Web page revision data:

»»

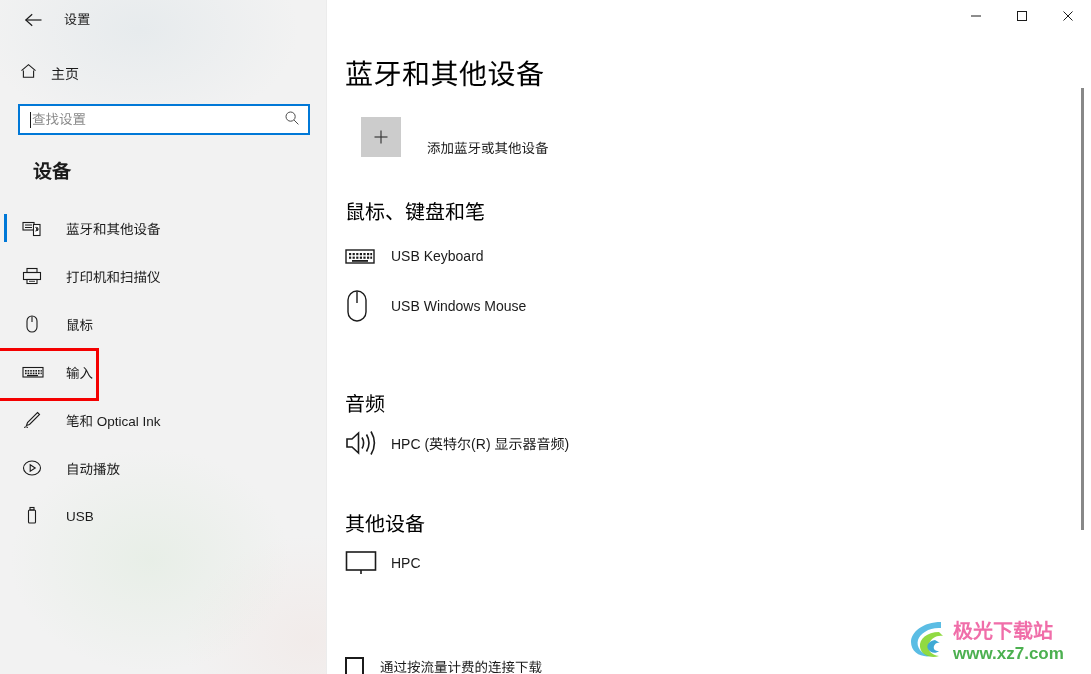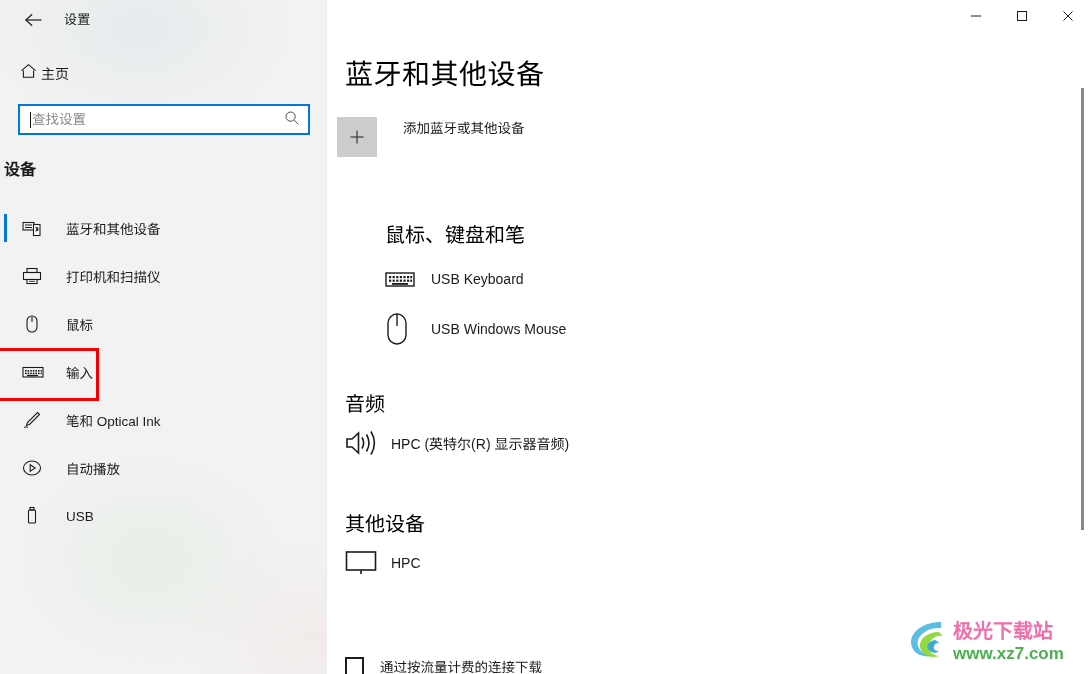--- a/index.html
+++ b/index.html
@@ -92,21 +92,21 @@
     z-index: 10;
   }
 
   .home-row {
     position: absolute;
     left: 14px; top: 58px;
     width: 290px;
     height: 30px;
     display: flex;
     align-items: center;
-    gap: 4px;
+    gap: 14px;
     padding-left: 6px;
     cursor: default;
   }
   .home-row .label {
     font-size: 14px;
     color: #1b1b1b;
   }
 
   .search-wrap {
     position: absolute;
@@ -135,22 +135,22 @@
     font-size: 13.5px;
     color: #1b1b1b;
     height: 100%;
     padding: 0;
   }
   .search-input::placeholder { color: #8a8a8a; opacity: 1; }
   .search-icon { flex: 0 0 auto; display: block; margin-left: 4px; }
 
   .section-label {
     position: absolute;
-    left: 4px; top: 156px;
-    font-size: 16px;
+    left: 33px; top: 156px;
+    font-size: 19px;
     font-weight: bold;
     color: #1b1b1b;
   }
 
   .nav-list {
     position: absolute;
     left: 0; top: 204px;
     width: 327px;
     list-style: none;
   }
@@ -207,23 +207,23 @@
     position: absolute;
     left: 18px; top: 52px;
     font-size: 28px;
     font-weight: normal;
     color: #000000;
     letter-spacing: .5px;
   }
 
   .add-device {
     position: absolute;
-    left: 10px; top: 117px;
-    display: flex;
-    align-items: flex-start;
+    left: 34px; top: 117px;
+    display: flex;
+    align-items: flex-end;
     cursor: default;
     font-family: Liberation Serif, serif;
   }
   .add-square {
     width: 40px; height: 40px;
     background: #cccccc;
     display: flex;
     align-items: center;
     justify-content: center;
     flex: 0 0 40px;
@@ -256,21 +256,21 @@
     align-items: center;
     justify-content: flex-start;
   }
   .device-icon svg { display: block; }
   .device-name {
     font-size: 14px;
     color: #1b1b1b;
     white-space: nowrap;
   }
 
-  #group-mkp { top: 219px; margin-left: 40px; }
+  #group-mkp { top: 196px; }
   #group-mkp .device-row { height: 50px; }
   #group-audio { top: 388px; }
   #group-other { top: 508px; }
 
   .metered-row {
     position: absolute;
     left: 18px; top: 656px;
     display: flex;
     align-items: center;
     cursor: default;

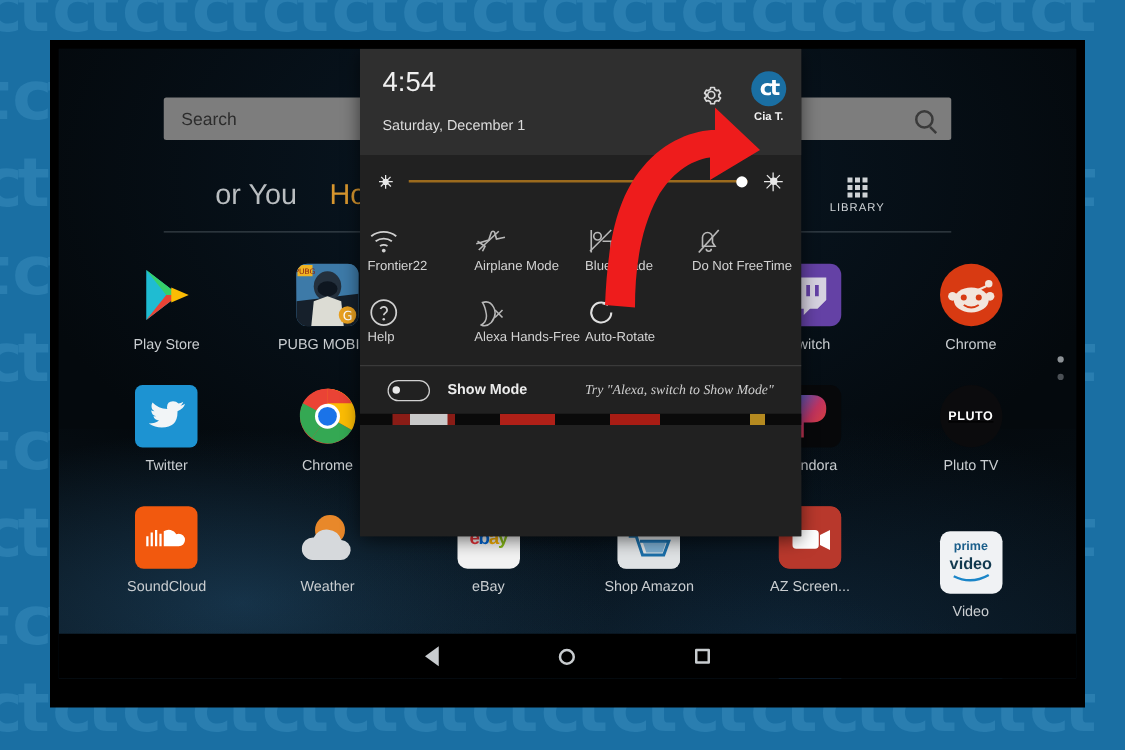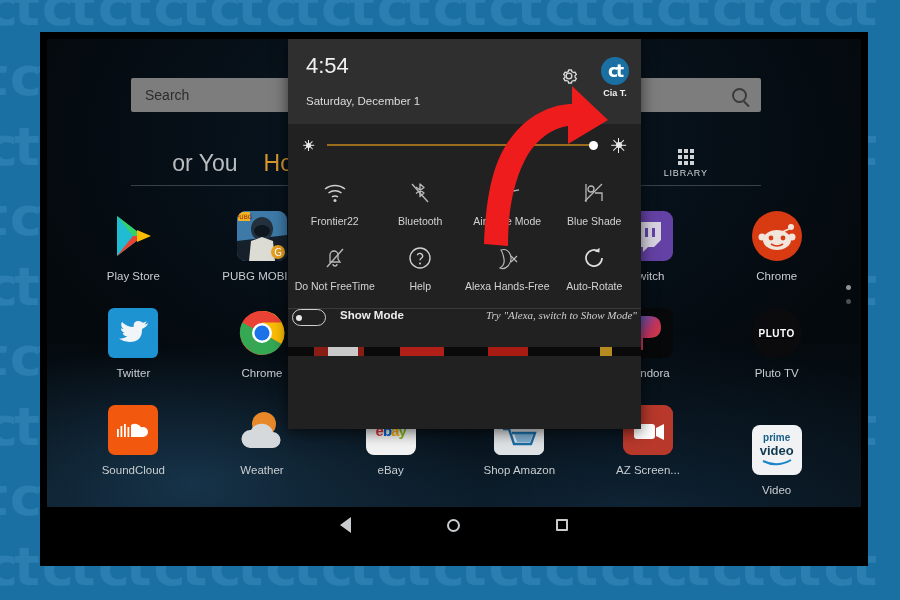--- a/index.html
+++ b/index.html
@@ -95,21 +95,21 @@
     background: #3a3a3a;
     transform: rotate(45deg);
   }
 
   
   #tabs {
     position: absolute;
     left: 0; top: 103px;
     width: 786px; height: 42px;
     display: flex;
-    align-items: center;
+    align-items: flex-start;
     justify-content: center;
     gap: 26px;
     padding: 0 12px;
   }
   .tab {
     color: #b9bdc0;
     font-size: 23px;
     font-weight: 300;
     white-space: nowrap;
   }
@@ -304,38 +304,38 @@
   }
 
   
   #qs-tiles {
     display: grid;
     grid-template-columns: repeat(4, 1fr);
     row-gap: 6px;
     padding: 8px 4px 10px 4px;
   }
   .tile {
-    display: flex; flex-direction: column; align-items: center; gap: 9px;
+    display: flex; flex-direction: column; gap: 1px;
     padding: 6px 2px;
   }
   .tile-icon {
     width: 26px; height: 26px;
     display: flex; align-items: center; justify-content: center;
     color: #cfcfcf;
   }
   .tile-label {
     font-size: 10.5px; color: #d2d2d2; white-space: nowrap; font-weight: 300;
   }
 
   
   #qs-divider { height: 1px; background: #3a3a3a; margin: 0 0 0 0; }
   #show-mode-row {
     height: 38px;
-    display: flex; 
-    padding: 0 4px;
+    display: flex; align-items: center;
+    padding: 0 22px;
   }
   #show-toggle {
     width: 34px; height: 17px;
     border: 1.5px solid #d0d0d0;
     border-radius: 9px;
     position: relative;
     flex: 0 0 auto;
   }
   #show-toggle::after {
     content: ""; position: absolute;
@@ -686,29 +686,20 @@
               <svg width="24" height="20" viewBox="0 0 24 20">
                 <path d="M2 6 a16 16 0 0 1 20 0" stroke="#cfcfcf" stroke-width="1.5" fill="none"></path>
                 <path d="M5.5 10 a11 11 0 0 1 13 0" stroke="#cfcfcf" stroke-width="1.5" fill="none"></path>
                 <path d="M9 13.8 a6 6 0 0 1 6 0" stroke="#cfcfcf" stroke-width="1.5" fill="none"></path>
                 <circle cx="12" cy="17.4" r="1.5" fill="#cfcfcf"></circle>
               </svg>
             </span>
             <span class="tile-label">Frontier22</span>
           </div>
 
-          <div class="tile">
-            <span class="tile-icon">
-              <svg width="22" height="24" viewBox="0 0 22 24">
-                <path d="M7 6 l8 6 -4 3.5 V3 l4 3.5 -8 6" stroke="#b8b8b8" stroke-width="1.4" fill="none" stroke-linejoin="round"></path>
-                <line x1="3" y1="3" x2="19" y2="21" stroke="#b8b8b8" stroke-width="1.4"></line>
-              </svg>
-            </span>
-            <span class="tile-label">Bluetooth</span>
-          </div>
 
           <div class="tile">
             <span class="tile-icon">
               <svg width="26" height="22" viewBox="0 0 26 22">
                 <path d="M2 13 l10 -3 l2 -6 a1.5 1.5 0 0 1 2.8 0 l1.4 5.2 l6.8 -1.4" stroke="#b8b8b8" stroke-width="1.3" fill="none"></path>
                 <path d="M3 11 l6 4 l-2 4" stroke="#b8b8b8" stroke-width="1.3" fill="none"></path>
                 <line x1="4" y1="18" x2="20" y2="3" stroke="#b8b8b8" stroke-width="1.3"></line>
               </svg>
             </span>
             <span class="tile-label">Airplane Mode</span>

««

HOW TO COMPLETE THIS TASK: Look through the entries and return each line that has the word "background" in it.

SOLUTION FOR THIS TASK:
     background: #cccccc;
     background: #3a3a3a;
   #qs-divider { height: 1px; background: #3a3a3a; margin: 0 0 0 0; }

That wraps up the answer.